Generally, parents are fighting too much to preserve a child’s life, and it’s a difficult process to accept. But to … give consent to be killed is very difficult to understand.

 

Would you say a lot of this mindset is linked to 50 years of legalized abortion — that it has now become so accepted to kill an unborn child that to kill a born child is just one side of the same coin?

Of course, there are elements, facts, coming through society and cultural changes in the last 20 years — the anti-life culture that John Paul II mentioned 20 years ago. And so this is trying to control and manipulate life, to decide on what a "good quality" of life is at the beginning and the end of life — and therefore missing the real intrinsic dignity and respect of human life.

So, particularly in Belgium, which took the decision 10 years ago to legalize euthanasia, there was risk of a slippery slope, and this has now become a concrete reality. There was a fear of this process, and, today, we have the situation that started with adult euthanasia, and, now, we have the threat of it being applied to children.

Currently, there’s a discussion about extending it to people with mental-health problems, disabled people. So there’s a risk that, step by step, pressure of society would be applied to people who have a problem to ask for euthanasia, subverting the idea that every human life is precious, respectful and guaranteed, and not to anticipate the death of a human being.

 

What do you say to reports that three-quarters of Belgium people support this law?

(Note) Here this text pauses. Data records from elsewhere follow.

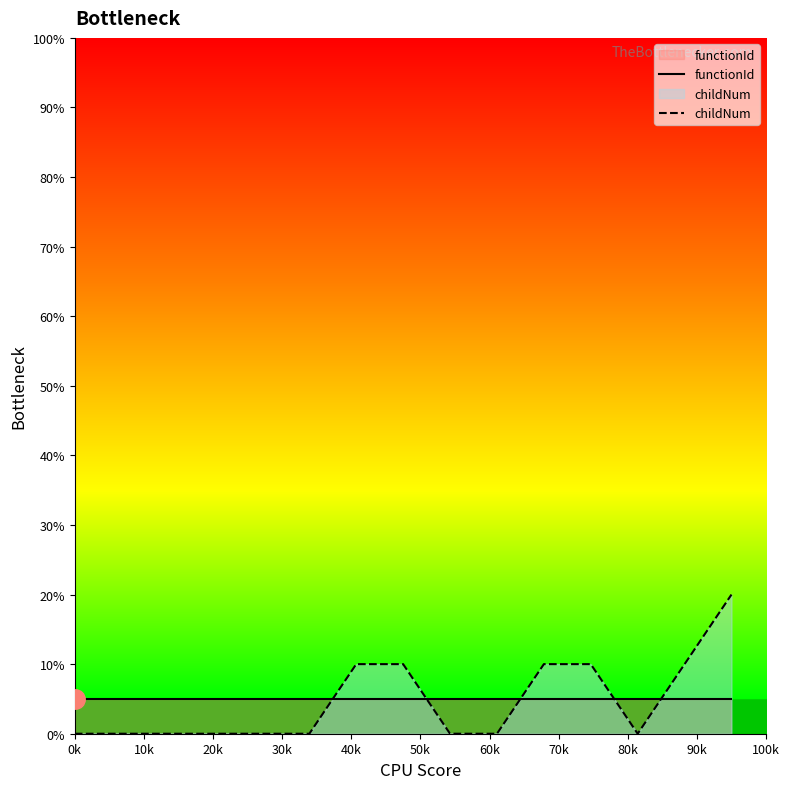

How many lines are shown in the chart?

2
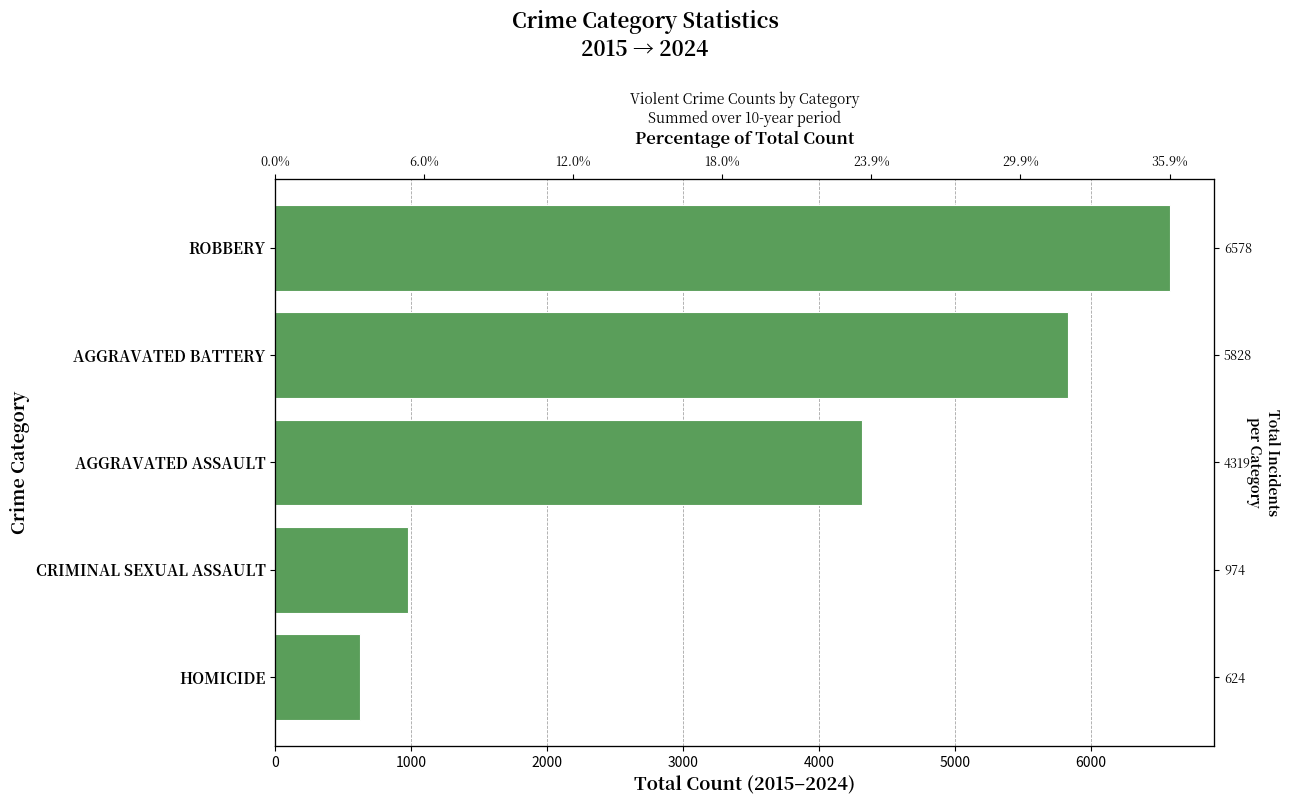

How many categories are shown in the chart?

5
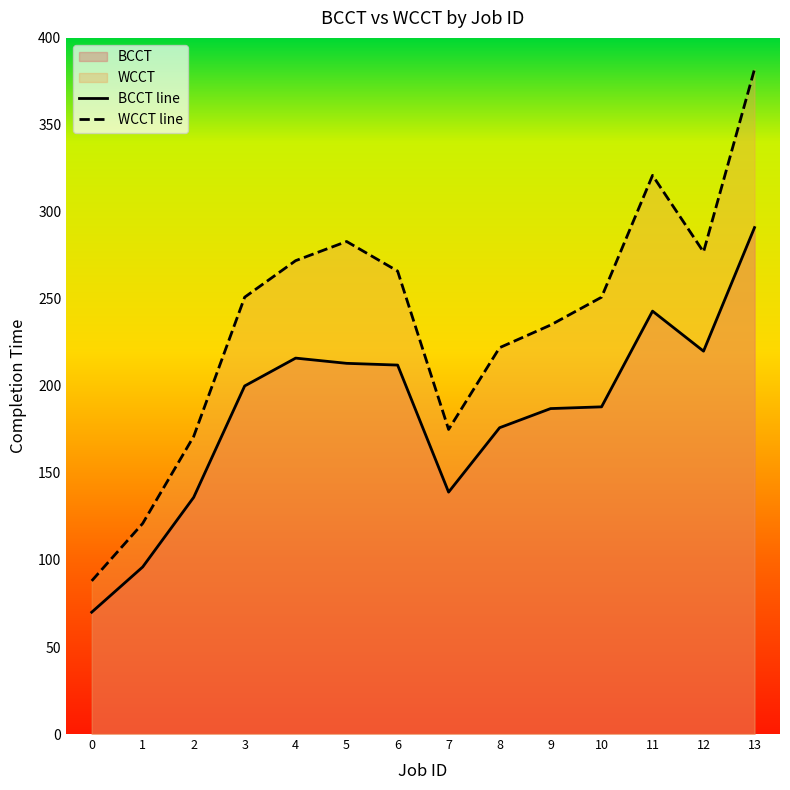

What is the value of the WCCT line point at the 3rd from the left?

171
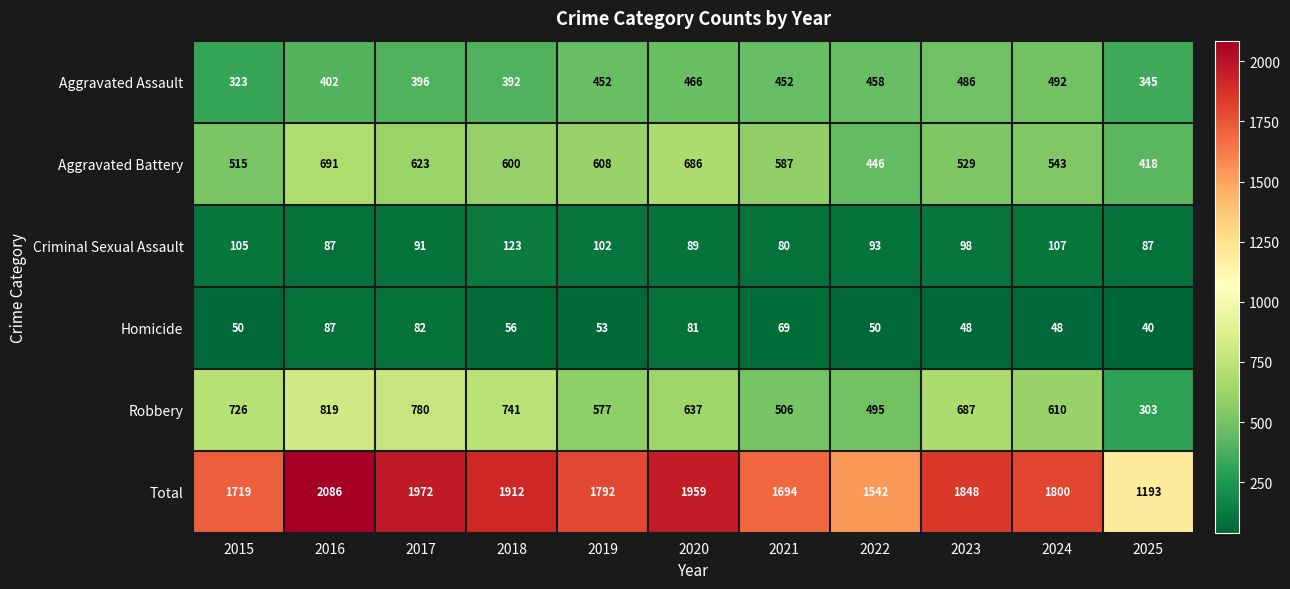

What is the difference between the maximum and minimum values in the Total series?

893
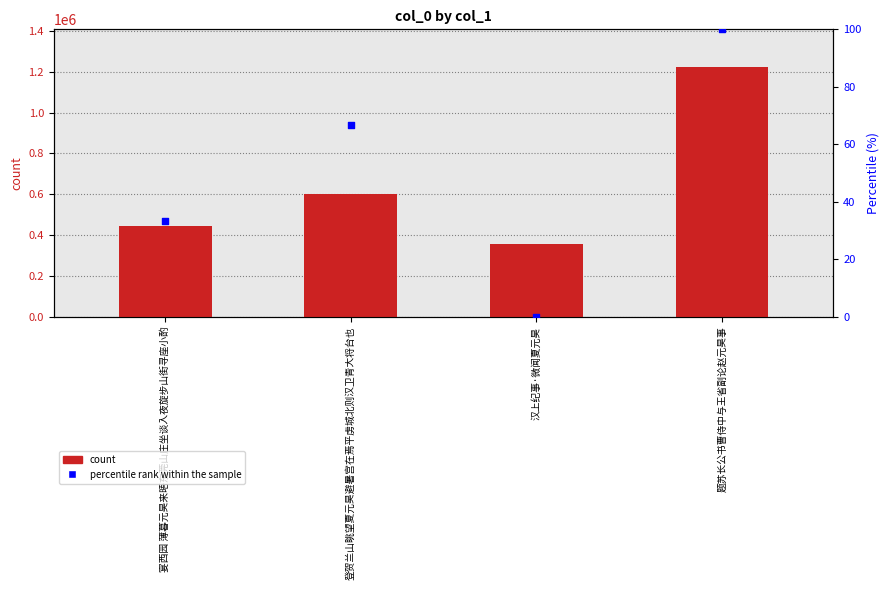

Which series reaches the minimum Y coordinate?

percentile rank within the sample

There are two things to say about this. One is: How was this survey carried out? Second, which is very important, is: What is the level of secularization in Belgium? Why are there these attitudes, behaviors and feelings in the Belgian population?

Perhaps there is this misunderstanding of the concept of mercy, the idea of freedom, in which way to use medicine. Perhaps it is not only to protect life and to offer good palliative care and medicine that is powerful, but also the willingness to provoke death and kill on grounds of "mercy." So probably there are some social and cultural elements in Belgian society that are very problematic.